> **TASK INSTRUCTIONS**:
Give back exactly the stretch of data below from the line holding "vfov_deg: 31.3" through the line holding "focal_mm: 10", both ends included, and leave the remaining lines out.

:::

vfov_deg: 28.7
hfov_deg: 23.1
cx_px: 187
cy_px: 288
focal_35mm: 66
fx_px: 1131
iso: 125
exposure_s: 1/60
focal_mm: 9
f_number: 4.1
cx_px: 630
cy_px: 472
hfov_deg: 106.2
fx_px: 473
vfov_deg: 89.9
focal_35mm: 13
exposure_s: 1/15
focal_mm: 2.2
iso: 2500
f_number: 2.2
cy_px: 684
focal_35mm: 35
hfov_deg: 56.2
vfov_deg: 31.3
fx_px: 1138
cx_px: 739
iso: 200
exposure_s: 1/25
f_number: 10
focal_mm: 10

:::

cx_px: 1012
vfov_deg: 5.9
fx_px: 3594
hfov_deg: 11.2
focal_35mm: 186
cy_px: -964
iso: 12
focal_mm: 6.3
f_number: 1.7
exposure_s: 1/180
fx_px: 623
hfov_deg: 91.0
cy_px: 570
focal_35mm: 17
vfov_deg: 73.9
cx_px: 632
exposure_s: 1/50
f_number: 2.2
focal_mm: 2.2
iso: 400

:::

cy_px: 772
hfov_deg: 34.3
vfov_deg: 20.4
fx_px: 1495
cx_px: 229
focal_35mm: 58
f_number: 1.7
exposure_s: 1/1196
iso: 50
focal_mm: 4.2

:::

> **RESULT OF THE TASK**:
vfov_deg: 31.3
fx_px: 1138
cx_px: 739
iso: 200
exposure_s: 1/25
f_number: 10
focal_mm: 10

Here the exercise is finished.